A série “It: Bem-Vindos a Derry” surge como uma afirmação contundente de que o terror televisivo ainda pode surpreender e expandir universos consagrados sem se apoiar apenas na nostalgia.
Em oito episódios, a produção da HBO Max entrega uma das experiências mais impactantes do gênero no ano, ao revisitar a cidade de Derry décadas antes dos eventos conhecidos. A série entende que o medo não nasce apenas do monstro, mas do ambiente que o permite existir.
A ameaça que paira por décadas
Mesmo com o público já ciente do destino da cidade e da natureza cíclica da ameaça, a narrativa consegue criar envolvimento genuíno com seus personagens. Há uma sensação constante de tragédia anunciada, mas isso não diminui o impacto emocional – pelo contrário, deixa tudo mais intenso.
Cada escolha e cada tentativa de sobrevivência das crianças carregam peso, porque sabemos que Derry é um território condenado, dominado por uma Coisa que vai além do palhaço medonho, mas uma entidade interdimensional ancestral que se alimenta do medo e da carne, e, para isso, se manifesta através das formas mais cruéis e imprevisíveis possíveis.

Curiosamente, a série entende que Pennywise não precisa estar em cena o tempo todo para dominar a narrativa. Durante boa parte da temporada, sua presença é sentida mais do que vista. Quando o palhaço finalmente assume sua forma mais reconhecível, o impacto da cena é arrebatador.

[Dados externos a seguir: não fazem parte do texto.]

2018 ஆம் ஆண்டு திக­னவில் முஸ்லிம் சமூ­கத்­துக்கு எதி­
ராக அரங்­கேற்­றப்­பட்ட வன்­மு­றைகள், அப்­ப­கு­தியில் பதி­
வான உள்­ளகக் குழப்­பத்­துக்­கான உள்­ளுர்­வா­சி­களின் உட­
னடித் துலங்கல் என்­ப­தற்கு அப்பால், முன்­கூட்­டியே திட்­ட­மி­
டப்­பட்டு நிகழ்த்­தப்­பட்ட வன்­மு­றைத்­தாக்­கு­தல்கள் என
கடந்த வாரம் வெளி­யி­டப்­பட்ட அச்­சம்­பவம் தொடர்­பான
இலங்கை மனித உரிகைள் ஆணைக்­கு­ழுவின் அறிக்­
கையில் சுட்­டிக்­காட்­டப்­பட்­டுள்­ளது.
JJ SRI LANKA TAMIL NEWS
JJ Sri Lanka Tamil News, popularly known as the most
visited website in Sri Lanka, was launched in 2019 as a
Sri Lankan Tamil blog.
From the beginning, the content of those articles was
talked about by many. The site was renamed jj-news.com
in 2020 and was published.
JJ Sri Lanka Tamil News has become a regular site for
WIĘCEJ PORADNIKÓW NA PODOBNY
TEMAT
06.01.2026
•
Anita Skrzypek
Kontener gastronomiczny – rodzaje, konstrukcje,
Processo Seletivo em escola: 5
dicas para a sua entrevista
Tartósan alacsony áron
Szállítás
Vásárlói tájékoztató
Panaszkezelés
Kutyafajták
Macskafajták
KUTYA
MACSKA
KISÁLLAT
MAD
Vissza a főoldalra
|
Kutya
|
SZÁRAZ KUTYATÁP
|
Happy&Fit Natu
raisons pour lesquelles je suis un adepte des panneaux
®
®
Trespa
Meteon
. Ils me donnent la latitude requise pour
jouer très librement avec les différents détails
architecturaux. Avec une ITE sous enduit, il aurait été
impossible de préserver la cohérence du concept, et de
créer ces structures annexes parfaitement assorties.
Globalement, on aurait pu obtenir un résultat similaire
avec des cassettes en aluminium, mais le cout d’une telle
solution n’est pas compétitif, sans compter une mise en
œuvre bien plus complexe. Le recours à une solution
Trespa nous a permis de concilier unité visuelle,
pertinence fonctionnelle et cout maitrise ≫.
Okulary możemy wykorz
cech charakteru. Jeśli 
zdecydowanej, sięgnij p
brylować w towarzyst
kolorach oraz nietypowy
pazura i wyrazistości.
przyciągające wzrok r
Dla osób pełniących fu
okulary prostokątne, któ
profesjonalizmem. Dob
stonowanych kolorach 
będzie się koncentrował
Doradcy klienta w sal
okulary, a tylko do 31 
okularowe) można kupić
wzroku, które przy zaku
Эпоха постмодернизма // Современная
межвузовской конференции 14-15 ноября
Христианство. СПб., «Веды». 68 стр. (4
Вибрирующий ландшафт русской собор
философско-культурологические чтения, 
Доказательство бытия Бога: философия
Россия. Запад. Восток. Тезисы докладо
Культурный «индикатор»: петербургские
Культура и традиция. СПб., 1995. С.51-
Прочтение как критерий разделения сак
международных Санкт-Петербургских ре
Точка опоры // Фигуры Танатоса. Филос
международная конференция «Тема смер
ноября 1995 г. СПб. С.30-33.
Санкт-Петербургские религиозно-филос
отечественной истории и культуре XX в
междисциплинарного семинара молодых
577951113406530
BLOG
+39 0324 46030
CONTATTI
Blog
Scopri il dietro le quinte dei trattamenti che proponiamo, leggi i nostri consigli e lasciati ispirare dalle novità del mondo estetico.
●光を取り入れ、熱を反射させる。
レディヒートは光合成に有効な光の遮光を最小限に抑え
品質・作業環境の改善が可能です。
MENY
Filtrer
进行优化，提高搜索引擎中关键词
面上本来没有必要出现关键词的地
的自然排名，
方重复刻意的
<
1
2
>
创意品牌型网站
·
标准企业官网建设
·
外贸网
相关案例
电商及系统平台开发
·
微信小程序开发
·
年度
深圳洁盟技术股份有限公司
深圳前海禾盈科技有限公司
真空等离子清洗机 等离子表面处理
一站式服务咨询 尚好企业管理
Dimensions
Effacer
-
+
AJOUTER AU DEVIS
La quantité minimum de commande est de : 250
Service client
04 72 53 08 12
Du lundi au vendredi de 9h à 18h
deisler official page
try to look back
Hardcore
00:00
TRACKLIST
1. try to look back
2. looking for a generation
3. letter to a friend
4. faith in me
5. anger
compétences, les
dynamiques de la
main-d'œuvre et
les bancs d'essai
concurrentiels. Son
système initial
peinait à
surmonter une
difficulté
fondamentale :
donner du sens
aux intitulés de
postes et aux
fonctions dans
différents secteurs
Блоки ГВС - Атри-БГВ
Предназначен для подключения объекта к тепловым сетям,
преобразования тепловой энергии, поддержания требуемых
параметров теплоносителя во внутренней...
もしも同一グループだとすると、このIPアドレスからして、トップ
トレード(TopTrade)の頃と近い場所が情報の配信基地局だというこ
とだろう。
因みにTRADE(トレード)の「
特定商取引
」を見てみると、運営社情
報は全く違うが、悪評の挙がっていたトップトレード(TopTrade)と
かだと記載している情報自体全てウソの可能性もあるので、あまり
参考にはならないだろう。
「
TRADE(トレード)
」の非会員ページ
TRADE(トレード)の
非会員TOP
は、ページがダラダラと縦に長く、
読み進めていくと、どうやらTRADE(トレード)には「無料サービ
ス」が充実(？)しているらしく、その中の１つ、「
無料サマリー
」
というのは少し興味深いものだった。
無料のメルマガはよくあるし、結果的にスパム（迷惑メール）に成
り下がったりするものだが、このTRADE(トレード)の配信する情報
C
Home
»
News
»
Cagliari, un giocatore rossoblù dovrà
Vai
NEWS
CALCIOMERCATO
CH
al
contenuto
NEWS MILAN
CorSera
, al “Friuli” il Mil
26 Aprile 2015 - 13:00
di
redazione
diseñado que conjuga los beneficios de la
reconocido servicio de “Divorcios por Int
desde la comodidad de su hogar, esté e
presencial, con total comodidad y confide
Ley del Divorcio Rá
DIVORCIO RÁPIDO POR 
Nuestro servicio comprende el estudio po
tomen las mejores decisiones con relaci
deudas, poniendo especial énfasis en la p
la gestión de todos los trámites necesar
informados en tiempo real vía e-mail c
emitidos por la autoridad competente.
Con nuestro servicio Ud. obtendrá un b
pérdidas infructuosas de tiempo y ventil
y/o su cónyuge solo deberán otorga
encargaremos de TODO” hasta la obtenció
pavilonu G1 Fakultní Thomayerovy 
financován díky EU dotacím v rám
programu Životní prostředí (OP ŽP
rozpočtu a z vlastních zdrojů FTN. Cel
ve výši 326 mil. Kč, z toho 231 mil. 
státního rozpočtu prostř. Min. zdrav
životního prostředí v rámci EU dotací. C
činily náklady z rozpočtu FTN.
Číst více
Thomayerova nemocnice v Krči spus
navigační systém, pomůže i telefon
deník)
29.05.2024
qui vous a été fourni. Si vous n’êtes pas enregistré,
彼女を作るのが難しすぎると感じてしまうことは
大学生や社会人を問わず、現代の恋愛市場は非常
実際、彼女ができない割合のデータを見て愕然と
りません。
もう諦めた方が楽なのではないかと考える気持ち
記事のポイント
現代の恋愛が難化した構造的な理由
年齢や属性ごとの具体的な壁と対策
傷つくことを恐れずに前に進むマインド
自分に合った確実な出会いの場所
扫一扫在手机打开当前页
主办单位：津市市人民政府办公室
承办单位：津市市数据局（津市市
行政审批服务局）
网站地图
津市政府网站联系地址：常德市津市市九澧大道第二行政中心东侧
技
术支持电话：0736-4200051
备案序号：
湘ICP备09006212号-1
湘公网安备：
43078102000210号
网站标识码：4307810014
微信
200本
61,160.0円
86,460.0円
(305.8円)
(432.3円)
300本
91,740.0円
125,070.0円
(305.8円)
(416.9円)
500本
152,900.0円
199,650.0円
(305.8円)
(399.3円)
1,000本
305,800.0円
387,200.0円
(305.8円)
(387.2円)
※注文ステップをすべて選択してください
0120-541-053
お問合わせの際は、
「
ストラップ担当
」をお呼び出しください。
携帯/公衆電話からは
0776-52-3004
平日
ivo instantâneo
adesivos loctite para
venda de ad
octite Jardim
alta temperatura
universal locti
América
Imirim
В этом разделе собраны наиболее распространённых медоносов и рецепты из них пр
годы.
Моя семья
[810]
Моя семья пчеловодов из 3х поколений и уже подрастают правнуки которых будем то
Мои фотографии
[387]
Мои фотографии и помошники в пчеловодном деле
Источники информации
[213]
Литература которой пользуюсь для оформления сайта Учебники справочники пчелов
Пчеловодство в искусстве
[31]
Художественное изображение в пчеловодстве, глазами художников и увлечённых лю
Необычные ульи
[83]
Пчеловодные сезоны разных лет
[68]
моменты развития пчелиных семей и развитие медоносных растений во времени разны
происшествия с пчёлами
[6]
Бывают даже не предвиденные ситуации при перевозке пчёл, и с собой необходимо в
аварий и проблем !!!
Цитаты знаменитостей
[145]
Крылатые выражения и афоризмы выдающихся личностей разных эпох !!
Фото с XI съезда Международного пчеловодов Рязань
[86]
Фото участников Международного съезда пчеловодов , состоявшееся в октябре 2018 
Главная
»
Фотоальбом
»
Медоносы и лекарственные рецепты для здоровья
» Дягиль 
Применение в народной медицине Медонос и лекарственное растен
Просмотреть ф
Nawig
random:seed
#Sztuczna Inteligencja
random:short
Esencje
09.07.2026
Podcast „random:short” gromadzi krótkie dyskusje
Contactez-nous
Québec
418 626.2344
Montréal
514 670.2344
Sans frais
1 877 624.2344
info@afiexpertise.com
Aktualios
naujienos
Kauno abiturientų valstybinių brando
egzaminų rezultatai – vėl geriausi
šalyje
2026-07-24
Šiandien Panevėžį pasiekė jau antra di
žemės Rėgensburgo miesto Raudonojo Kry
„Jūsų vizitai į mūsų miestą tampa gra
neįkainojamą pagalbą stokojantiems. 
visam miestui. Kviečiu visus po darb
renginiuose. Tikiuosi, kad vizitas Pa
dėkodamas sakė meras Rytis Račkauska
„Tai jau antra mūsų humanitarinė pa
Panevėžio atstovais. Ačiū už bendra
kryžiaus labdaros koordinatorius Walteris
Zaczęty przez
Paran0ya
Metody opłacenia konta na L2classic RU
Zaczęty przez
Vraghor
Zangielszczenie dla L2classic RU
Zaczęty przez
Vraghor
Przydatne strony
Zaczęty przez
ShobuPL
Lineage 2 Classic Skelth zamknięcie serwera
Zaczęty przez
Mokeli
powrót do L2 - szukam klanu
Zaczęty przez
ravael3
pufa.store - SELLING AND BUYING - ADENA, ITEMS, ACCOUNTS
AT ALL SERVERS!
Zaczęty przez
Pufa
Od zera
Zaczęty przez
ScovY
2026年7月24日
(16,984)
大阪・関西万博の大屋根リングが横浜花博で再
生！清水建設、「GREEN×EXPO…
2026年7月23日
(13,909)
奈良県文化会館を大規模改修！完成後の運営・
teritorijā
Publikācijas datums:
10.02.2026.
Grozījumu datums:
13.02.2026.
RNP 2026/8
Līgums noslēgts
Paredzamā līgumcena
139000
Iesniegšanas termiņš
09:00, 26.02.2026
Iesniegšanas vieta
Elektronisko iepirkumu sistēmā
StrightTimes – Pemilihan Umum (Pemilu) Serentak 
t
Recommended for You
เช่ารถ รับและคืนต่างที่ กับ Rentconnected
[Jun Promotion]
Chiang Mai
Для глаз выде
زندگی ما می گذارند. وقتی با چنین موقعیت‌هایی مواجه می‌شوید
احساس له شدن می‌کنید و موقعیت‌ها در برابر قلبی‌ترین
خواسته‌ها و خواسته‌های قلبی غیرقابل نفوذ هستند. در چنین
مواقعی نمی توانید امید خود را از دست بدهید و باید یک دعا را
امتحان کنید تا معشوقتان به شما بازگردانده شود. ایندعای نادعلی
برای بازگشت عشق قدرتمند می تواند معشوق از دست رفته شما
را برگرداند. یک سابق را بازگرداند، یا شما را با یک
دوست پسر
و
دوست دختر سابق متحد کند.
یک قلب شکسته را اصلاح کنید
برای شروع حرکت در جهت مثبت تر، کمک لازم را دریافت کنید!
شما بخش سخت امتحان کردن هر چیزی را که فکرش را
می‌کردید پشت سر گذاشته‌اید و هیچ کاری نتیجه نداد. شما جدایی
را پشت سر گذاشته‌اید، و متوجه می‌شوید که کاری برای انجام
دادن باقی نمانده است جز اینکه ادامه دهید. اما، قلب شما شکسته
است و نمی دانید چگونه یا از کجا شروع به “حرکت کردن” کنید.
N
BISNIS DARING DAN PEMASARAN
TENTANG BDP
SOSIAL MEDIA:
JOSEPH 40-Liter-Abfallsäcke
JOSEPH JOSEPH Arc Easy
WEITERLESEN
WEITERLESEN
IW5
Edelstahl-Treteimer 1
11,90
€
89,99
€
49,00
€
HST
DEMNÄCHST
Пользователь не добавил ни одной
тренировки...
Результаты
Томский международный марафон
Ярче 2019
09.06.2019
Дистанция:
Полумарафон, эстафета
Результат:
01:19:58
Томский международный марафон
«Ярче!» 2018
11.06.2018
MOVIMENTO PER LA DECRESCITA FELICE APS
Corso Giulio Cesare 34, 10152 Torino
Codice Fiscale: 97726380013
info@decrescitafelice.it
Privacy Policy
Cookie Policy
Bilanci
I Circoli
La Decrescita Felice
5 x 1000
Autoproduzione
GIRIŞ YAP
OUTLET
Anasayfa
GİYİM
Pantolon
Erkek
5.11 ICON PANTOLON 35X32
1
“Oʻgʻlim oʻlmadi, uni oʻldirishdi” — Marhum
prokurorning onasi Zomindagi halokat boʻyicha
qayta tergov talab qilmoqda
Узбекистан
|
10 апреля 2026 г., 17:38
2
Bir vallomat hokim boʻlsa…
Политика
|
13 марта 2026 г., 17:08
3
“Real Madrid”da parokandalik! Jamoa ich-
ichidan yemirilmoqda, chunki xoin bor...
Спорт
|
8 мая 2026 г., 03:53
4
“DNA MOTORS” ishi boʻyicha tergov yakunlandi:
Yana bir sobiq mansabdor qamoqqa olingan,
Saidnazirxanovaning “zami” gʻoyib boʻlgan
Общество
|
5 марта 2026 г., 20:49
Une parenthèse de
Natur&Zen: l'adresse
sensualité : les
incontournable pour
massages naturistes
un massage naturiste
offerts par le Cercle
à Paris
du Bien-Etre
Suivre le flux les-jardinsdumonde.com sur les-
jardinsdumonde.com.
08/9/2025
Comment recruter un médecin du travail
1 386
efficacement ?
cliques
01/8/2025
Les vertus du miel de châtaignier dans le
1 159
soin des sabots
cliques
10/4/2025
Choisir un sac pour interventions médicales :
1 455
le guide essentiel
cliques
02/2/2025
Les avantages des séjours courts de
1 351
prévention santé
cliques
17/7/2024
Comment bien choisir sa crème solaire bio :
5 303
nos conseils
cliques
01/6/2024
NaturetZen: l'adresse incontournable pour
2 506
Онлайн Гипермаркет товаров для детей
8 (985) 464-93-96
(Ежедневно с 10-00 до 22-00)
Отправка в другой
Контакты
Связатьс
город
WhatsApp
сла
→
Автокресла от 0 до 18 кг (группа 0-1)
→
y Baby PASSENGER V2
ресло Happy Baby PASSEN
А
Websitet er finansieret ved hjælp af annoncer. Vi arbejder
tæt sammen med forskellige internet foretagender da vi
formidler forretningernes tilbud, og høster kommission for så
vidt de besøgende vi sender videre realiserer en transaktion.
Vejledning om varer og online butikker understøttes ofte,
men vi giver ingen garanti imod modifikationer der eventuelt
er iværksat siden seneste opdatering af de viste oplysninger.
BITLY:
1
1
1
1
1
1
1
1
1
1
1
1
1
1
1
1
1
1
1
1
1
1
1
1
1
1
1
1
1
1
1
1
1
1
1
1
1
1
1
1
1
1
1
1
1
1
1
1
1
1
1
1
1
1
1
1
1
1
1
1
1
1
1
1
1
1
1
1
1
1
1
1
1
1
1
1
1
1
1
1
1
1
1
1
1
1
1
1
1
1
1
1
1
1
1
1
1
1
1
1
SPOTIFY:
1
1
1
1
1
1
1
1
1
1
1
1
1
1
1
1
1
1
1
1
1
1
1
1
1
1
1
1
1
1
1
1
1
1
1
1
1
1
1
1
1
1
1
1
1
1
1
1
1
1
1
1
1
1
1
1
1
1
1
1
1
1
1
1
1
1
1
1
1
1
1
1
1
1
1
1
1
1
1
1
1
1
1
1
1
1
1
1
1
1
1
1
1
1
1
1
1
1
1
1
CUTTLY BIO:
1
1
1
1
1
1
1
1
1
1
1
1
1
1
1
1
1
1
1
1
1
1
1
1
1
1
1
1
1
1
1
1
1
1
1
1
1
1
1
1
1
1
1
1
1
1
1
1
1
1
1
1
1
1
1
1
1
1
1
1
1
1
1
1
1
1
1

Sua aparição reafirma por que Pennywise se tornou um dos ícones mais importantes do terror moderno, e aqui ele está ainda mais perverso e assustador, do mesmo jeito que ainda consegue ser debochado e carismático.
A mitologia da entidade também é um dos grandes destaques. Ao explorar não apenas a criatura cósmica, mas também sua face humana, Bob Gray, o roteiro adiciona uma camada perturbadora à história.
É impossível não destacar o ator Bill Skarsgård que, mais uma vez, entrega uma atuação impressionante, e mesmo sendo sua terceira vez interpretando o vilão, é difícil não enxergar este trabalho na série como o mais completo de sua carreira até agora.
Outro grande acerto da obra está na forma como ela conecta o universo de Stephen King. A introdução de um jovem Dick Hallorann, personagem de “O Iluminado” e “Doutor Sono”, é mais do que “fan service”, já que suas habilidades psíquicas tem muito propósito dentro deste novo contexto que nos é apresentado. Além disso, a interpretação com intensidade e sensibilidade de Chris Chalk roubou a cena várias vezes.
O passado de Derry ainda tem muito a revelar
Sentimos Derry mais como um organismo vivo, onde o mal se manifesta tanto na entidade sobrenatural quanto nas ações de seus próprios habitantes. Episódios como o do Clube Black Spot são sufocantes, construídos com uma direção que provoca desconforto físico e emocional ao expor o ódio humano que existe ali e que funciona como uma extensão da influência de Pennywise.
Ainda assim, é nesse ponto que a série tropeça levemente. A abordagem do racismo estrutural, embora pertinente e necessária, por vezes perde força ao priorizar conflitos individuais em detrimento da dimensão coletiva da tragédia, diluindo o impacto que este momento poderia ter e ser ainda mais devastador.

Algumas fragilidades também surgem na construção de certos personagens. Nossa suposta protagonista Lily, embora carismática, acaba ofuscada por subtramas mais consistentes e atuações coadjuvantes mais marcantes. Já figuras como o General Shaw parece funcionar em certos momentos apenas como uma mera engrenagem do roteiro. Apesar disso, os deslizes não comprometem o conjunto.
Não posso deixar de citar o elenco infantil, logo nos episódios iniciais, personagens como Teddy, Phil, Susie e Matty rapidamente conquistam o espectador, apenas para terem seus destinos atravessados por escolhas sombrias e que deixam claro que a série não joga no seguro.
Em paralelo, Marge, Rich, Ronnie e Will permitem que criemos vínculos reais com seus arcos. Torcemos por eles, sofremos com suas perdas e nos empolgamos ao perceber como suas relações ecoam o Clube dos Perdedores que já conhecemos.
“It: Bem-Vindos a Derry” prova que não é um projeto oportunista, mas uma obra pensada com muito cuidado, respeito ao material original e coragem criativa. Ao encerrar sua primeira temporada, a série entrega respostas importantes sobre o passado da cidade, ao mesmo tempo que prepara o terreno para os ciclos anteriores já anunciados.
Ao expandir mitologias, aprofundar traumas e desafiar o espectador, a produção é um banquete sombrio para fãs de Stephen King e deixa a certeza que ainda há muito horror enterrado sob as ruas de Derry, esperando para despertar novamente.